Impaired Mitochondrial Function: MERRF is caused by an impairment, or issue, in mitochondrial function. Mitochondria make the energy needed for cells to work properly. When mitochondria are unable to produce enough energy for a cell, the cell can become damaged or can die. Depending on the location and number of damaged cells, different organs and body systems can be affected.

Yes. It is possible for a biological parent to pass down genetic mutations that cause or increase the chances of getting this disease to their child. This is known as inheritance. Knowing whether other family members have previously had this disease, also known as family health history, can be very important information for your medical team.

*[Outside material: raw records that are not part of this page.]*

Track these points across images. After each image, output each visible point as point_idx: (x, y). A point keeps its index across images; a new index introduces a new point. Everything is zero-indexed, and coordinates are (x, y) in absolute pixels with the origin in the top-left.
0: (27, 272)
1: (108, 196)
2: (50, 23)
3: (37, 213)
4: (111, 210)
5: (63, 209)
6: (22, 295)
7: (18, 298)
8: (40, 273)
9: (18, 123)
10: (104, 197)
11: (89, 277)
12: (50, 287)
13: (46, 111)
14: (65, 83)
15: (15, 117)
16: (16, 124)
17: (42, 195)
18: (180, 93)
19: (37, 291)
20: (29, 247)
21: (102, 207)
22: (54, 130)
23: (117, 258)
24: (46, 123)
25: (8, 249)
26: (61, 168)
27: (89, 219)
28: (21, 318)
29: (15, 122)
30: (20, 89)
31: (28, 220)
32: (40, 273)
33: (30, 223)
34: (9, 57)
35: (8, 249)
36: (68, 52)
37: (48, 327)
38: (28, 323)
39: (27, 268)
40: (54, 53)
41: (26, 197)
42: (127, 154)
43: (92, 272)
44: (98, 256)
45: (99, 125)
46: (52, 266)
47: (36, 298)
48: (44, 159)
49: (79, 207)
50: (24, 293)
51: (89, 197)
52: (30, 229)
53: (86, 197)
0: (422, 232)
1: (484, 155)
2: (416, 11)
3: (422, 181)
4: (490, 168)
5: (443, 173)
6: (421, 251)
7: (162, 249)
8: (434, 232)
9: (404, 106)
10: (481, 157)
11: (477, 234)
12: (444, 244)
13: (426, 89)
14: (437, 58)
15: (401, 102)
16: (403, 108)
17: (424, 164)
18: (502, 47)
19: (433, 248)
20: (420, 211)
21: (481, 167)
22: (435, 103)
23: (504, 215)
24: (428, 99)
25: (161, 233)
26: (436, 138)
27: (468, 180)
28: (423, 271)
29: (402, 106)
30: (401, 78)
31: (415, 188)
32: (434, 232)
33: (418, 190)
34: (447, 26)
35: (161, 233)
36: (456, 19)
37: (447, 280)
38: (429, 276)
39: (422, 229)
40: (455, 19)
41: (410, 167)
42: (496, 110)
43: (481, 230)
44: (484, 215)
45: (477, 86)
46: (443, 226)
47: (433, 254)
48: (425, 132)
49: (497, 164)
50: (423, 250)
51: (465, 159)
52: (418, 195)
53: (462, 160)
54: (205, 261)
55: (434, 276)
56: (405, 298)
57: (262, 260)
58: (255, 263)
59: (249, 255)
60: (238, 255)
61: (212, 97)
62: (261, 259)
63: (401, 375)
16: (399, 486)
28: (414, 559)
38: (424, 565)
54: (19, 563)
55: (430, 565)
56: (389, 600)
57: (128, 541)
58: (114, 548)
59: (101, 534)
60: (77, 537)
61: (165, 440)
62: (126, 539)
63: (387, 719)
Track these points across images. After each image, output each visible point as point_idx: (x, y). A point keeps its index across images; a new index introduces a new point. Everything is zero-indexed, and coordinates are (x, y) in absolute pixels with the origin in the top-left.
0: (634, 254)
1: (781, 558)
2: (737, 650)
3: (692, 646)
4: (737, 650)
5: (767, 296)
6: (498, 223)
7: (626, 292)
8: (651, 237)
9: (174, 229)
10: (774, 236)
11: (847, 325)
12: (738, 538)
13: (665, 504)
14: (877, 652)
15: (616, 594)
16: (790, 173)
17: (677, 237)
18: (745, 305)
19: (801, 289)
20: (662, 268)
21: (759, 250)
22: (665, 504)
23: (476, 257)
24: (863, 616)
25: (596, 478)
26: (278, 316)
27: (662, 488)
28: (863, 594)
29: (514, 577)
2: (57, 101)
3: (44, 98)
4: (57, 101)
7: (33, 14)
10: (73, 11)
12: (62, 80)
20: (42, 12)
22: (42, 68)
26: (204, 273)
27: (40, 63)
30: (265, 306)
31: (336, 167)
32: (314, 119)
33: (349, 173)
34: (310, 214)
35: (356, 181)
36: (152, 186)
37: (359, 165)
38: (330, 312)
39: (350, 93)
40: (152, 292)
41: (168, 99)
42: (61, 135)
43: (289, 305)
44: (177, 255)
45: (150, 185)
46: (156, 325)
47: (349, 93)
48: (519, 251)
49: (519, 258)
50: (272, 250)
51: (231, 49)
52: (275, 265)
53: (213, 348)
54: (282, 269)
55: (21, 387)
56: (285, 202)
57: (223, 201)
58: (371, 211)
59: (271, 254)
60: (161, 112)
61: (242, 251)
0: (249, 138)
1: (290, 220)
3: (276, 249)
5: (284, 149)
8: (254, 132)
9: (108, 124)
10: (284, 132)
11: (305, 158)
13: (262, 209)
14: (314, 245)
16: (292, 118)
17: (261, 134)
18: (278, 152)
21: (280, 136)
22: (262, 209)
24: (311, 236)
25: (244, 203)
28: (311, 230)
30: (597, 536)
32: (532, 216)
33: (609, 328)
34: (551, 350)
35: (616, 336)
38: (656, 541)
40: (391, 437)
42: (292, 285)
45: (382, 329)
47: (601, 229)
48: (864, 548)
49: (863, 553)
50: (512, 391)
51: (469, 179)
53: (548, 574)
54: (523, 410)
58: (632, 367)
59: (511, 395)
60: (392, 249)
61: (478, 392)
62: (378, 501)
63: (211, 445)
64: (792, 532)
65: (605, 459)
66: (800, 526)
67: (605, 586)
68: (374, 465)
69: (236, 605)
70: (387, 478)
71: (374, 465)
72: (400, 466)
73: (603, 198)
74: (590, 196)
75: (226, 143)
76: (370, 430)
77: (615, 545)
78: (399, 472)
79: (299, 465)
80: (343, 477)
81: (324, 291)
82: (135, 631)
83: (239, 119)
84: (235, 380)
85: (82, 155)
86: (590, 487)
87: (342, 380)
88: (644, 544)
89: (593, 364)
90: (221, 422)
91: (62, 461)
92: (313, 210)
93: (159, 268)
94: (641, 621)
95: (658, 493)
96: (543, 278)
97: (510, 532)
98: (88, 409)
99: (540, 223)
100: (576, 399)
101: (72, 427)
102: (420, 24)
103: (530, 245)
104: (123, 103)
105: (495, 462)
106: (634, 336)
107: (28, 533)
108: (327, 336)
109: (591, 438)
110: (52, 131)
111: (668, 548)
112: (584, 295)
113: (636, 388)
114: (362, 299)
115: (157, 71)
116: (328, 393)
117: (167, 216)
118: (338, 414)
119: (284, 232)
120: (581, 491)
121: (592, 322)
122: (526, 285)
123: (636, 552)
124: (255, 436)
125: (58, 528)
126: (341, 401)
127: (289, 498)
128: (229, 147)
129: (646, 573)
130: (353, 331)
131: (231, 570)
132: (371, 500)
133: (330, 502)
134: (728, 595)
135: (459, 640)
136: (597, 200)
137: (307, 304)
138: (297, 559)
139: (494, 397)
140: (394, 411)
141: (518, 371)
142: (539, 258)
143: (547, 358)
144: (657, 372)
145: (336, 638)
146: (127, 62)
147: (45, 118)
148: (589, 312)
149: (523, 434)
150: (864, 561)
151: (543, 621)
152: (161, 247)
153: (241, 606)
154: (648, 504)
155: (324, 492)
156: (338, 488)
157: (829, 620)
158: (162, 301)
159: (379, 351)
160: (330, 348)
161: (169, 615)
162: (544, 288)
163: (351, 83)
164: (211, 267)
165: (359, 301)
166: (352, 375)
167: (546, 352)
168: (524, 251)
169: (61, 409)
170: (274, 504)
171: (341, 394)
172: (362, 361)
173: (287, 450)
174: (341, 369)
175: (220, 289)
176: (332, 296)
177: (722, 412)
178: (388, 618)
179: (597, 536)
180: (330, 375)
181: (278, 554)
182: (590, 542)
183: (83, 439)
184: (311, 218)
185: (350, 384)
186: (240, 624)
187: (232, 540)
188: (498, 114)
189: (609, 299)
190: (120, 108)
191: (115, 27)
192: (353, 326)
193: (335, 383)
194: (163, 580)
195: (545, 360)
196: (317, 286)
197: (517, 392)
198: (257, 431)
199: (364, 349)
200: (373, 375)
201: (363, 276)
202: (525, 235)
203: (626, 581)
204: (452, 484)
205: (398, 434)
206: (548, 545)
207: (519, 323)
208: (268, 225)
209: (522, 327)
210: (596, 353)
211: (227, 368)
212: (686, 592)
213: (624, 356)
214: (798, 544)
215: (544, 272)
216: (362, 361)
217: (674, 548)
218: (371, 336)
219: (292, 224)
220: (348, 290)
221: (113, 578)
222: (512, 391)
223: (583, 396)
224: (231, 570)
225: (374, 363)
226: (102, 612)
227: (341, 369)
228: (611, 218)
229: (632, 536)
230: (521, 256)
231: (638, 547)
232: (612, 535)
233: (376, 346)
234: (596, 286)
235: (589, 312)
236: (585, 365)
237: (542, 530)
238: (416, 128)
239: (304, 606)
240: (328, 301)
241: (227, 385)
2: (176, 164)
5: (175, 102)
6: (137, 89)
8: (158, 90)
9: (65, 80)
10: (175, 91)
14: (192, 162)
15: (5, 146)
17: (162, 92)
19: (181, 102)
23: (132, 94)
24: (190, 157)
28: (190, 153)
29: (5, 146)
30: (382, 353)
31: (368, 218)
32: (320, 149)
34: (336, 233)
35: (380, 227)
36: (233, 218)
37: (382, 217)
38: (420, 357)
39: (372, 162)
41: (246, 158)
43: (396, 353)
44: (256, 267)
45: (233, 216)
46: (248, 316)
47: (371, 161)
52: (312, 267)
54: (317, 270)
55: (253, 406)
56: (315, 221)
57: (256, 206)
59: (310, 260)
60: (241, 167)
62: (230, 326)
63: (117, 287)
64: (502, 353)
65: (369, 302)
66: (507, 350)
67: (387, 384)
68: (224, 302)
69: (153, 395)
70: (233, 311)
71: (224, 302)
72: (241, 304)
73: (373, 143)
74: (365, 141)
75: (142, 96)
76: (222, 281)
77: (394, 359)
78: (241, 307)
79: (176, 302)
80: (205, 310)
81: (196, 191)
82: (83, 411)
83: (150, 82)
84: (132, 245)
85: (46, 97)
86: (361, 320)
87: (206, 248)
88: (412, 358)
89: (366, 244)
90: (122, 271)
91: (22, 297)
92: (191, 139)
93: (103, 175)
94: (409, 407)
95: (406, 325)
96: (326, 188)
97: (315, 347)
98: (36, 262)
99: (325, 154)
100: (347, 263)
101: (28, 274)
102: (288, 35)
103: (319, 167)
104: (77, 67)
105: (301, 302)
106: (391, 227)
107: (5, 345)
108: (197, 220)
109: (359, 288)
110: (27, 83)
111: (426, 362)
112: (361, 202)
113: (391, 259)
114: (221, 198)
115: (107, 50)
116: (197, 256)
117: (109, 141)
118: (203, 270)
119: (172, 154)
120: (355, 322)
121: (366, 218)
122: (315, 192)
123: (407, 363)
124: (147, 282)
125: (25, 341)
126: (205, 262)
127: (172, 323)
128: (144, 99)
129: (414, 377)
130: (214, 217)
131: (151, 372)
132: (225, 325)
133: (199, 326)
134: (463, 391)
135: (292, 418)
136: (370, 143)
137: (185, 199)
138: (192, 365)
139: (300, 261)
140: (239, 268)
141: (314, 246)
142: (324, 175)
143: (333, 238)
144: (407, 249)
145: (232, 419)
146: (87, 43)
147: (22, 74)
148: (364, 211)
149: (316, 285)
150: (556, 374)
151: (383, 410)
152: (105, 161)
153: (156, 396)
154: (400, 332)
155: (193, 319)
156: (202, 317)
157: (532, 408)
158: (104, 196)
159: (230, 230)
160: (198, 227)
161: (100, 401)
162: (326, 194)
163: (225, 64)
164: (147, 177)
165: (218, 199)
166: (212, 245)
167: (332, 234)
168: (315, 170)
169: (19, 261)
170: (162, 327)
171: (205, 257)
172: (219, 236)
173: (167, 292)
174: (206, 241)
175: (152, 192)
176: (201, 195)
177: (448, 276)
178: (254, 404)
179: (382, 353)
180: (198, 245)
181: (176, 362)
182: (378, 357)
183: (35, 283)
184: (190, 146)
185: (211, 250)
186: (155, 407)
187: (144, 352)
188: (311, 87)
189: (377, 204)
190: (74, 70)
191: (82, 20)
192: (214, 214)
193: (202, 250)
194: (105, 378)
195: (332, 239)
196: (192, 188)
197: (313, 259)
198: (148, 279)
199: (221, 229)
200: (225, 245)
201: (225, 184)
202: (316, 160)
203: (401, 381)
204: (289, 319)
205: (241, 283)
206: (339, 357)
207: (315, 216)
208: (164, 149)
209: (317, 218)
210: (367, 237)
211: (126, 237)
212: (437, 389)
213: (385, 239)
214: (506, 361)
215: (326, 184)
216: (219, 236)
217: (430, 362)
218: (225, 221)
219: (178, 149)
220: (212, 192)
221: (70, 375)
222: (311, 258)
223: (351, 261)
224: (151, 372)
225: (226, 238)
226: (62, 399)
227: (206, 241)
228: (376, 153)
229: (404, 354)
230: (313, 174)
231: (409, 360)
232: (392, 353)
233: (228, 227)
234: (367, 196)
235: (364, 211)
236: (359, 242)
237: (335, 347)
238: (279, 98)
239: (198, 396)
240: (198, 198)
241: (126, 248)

There are multiple ways, or patterns, a disease can be inherited depending on the gene(s) involved. Based on GARD’s current data, this disease can be inherited in the following pattern(s):

Mitochondrial Inheritance: Mitochondrial inheritance means the genetic mutation is located in a specific type of DNA, called mtDNA. mtDNA is found within the cell’s mitochondria. Mitochondria are tiny structures that produce energy for the body. Genetic mutations within mtDNA can prevent the mitochondria from working properly.

During human conception, egg cells, or the cells that come from the female parent, provide mitochondria. If a female parent is affected by a mitochondrial genetic mutation, there is a 100% chance their child inherits the mutated gene. However, the child may or may not be affected by the disease. A male parent cannot pass mitochondrial genetic mutations to their children.